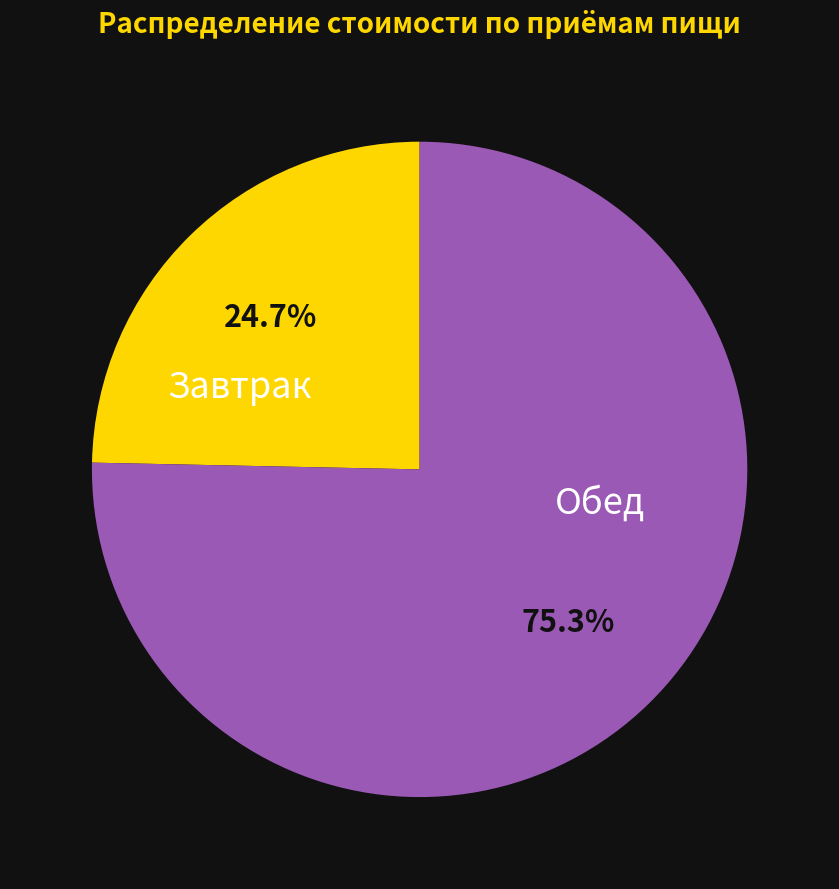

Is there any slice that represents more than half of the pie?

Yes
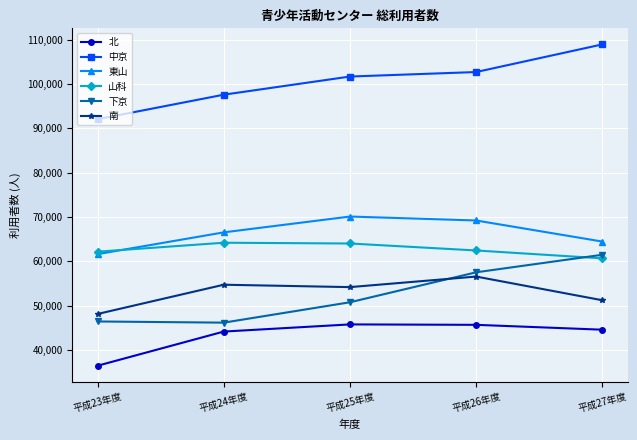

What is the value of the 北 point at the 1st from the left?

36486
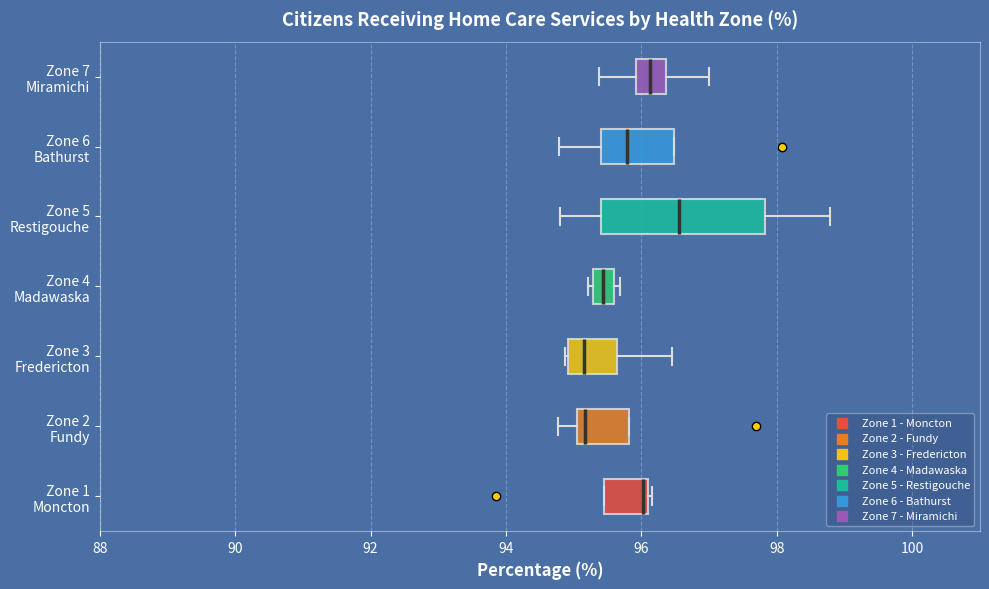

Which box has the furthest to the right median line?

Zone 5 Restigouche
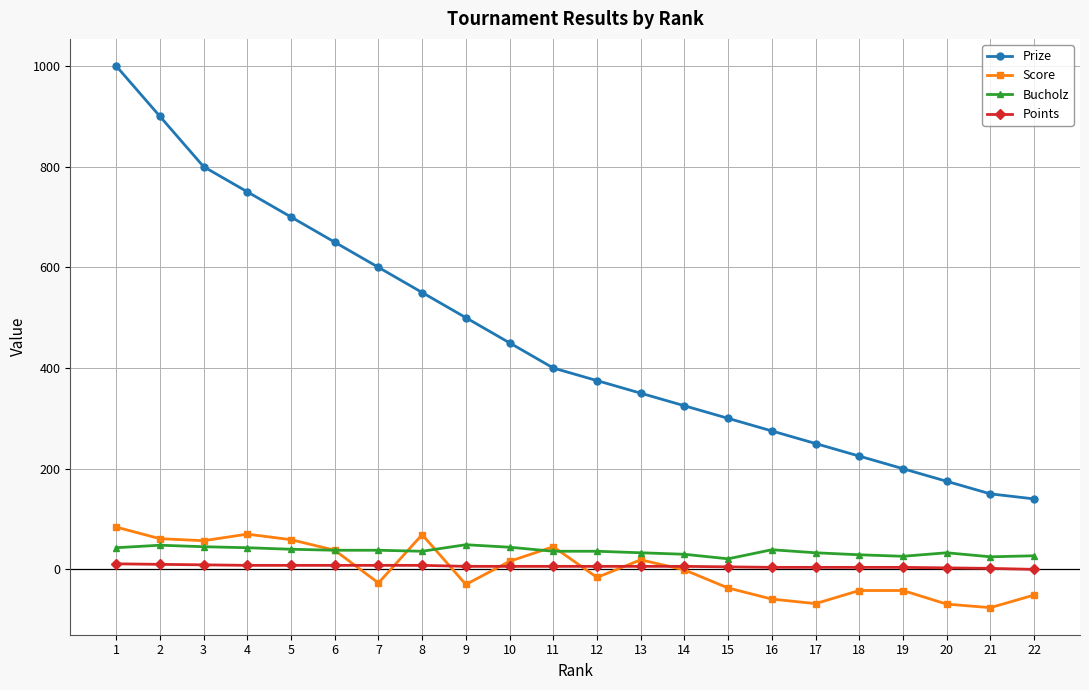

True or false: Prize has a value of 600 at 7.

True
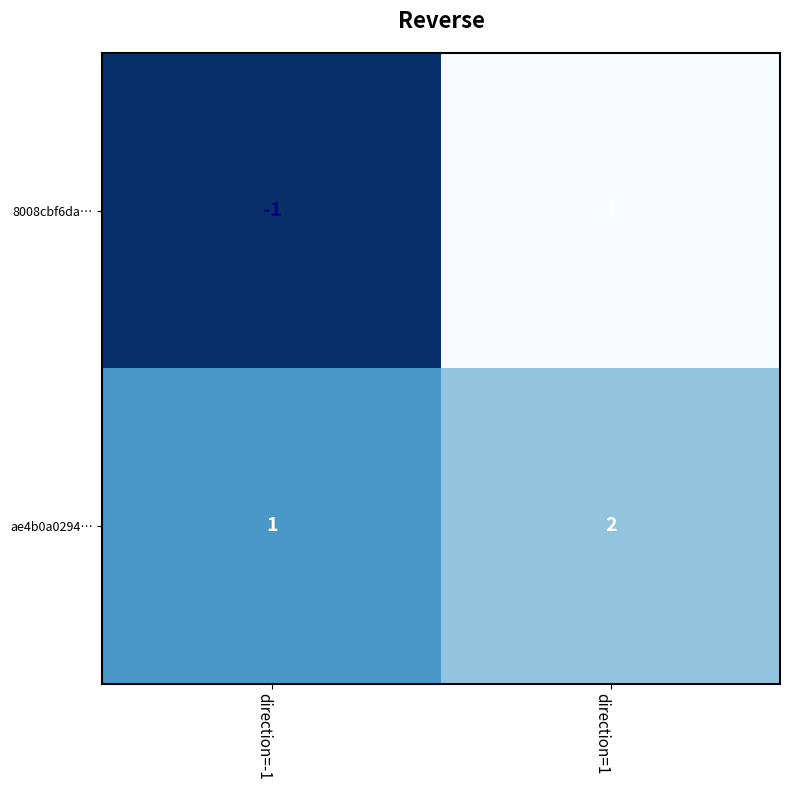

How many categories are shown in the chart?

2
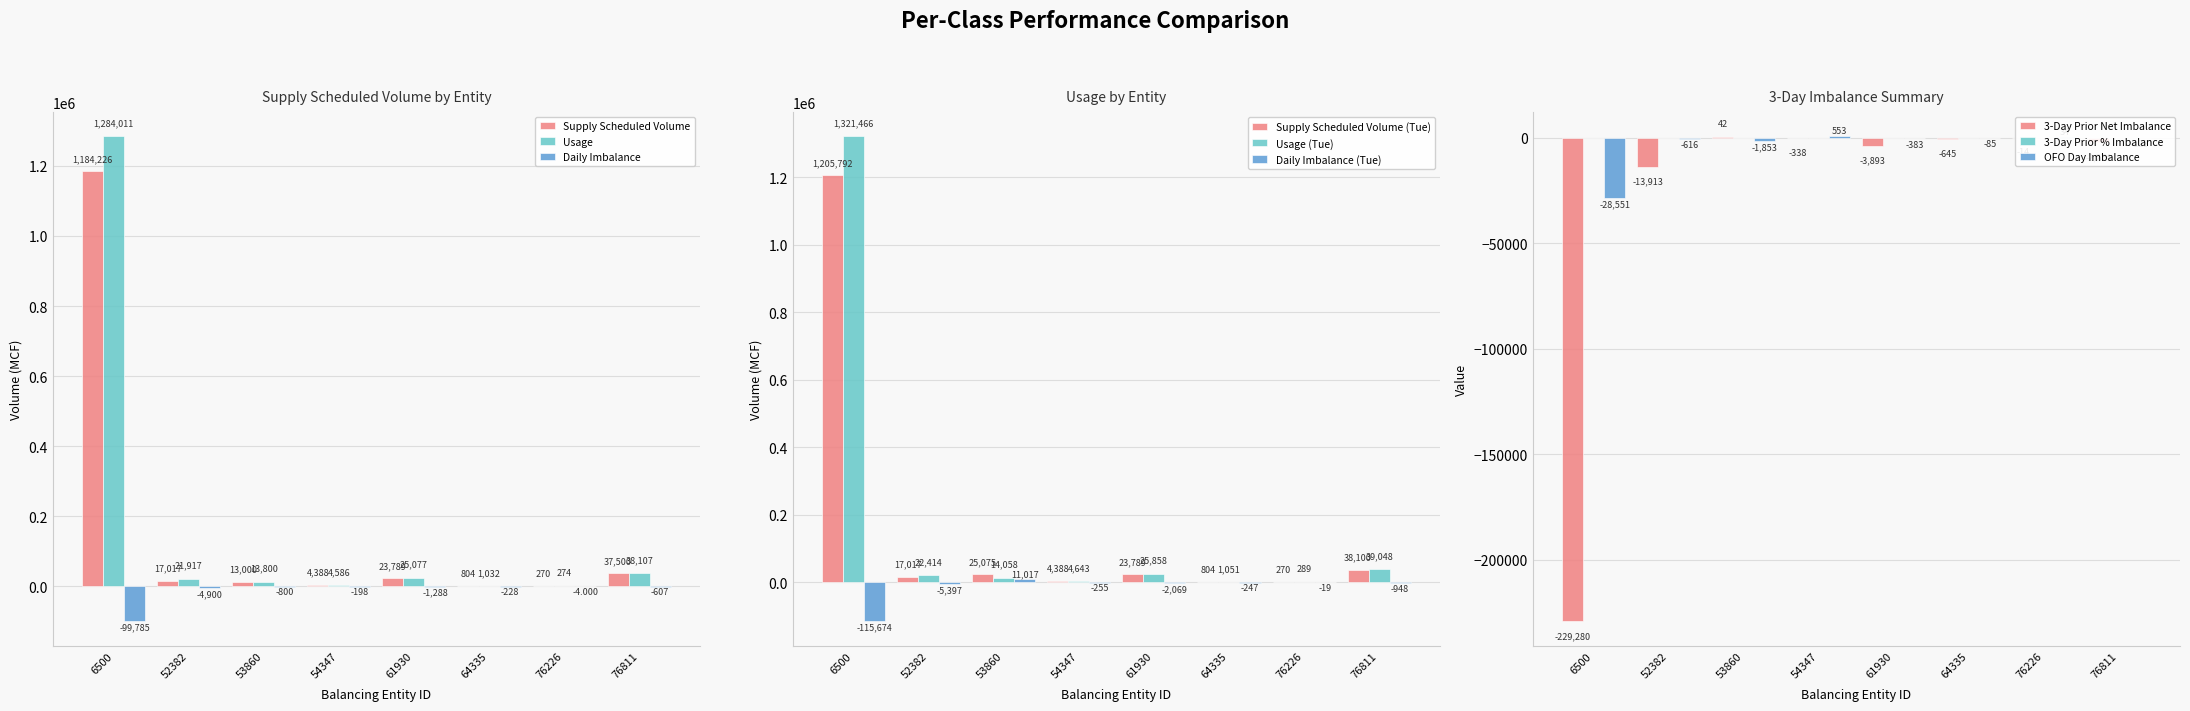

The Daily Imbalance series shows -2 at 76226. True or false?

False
--------------------------------
- [About this task]: Replace "value" with "amount" in the part of the records that opens with the line containing "What is the" and closes at the end of the records. Give that part again with nothing else changed, and leave the pictures out.

- [Answer space]:
What is the amount of the 北 point at the 1st from the left?

36486

Which box has the furthest to the right median line?

Zone 5 Restigouche

True or false: Prize has a amount of 600 at 7.

True

How many categories are shown in the chart?

2

The Daily Imbalance series shows -2 at 76226. True or false?

False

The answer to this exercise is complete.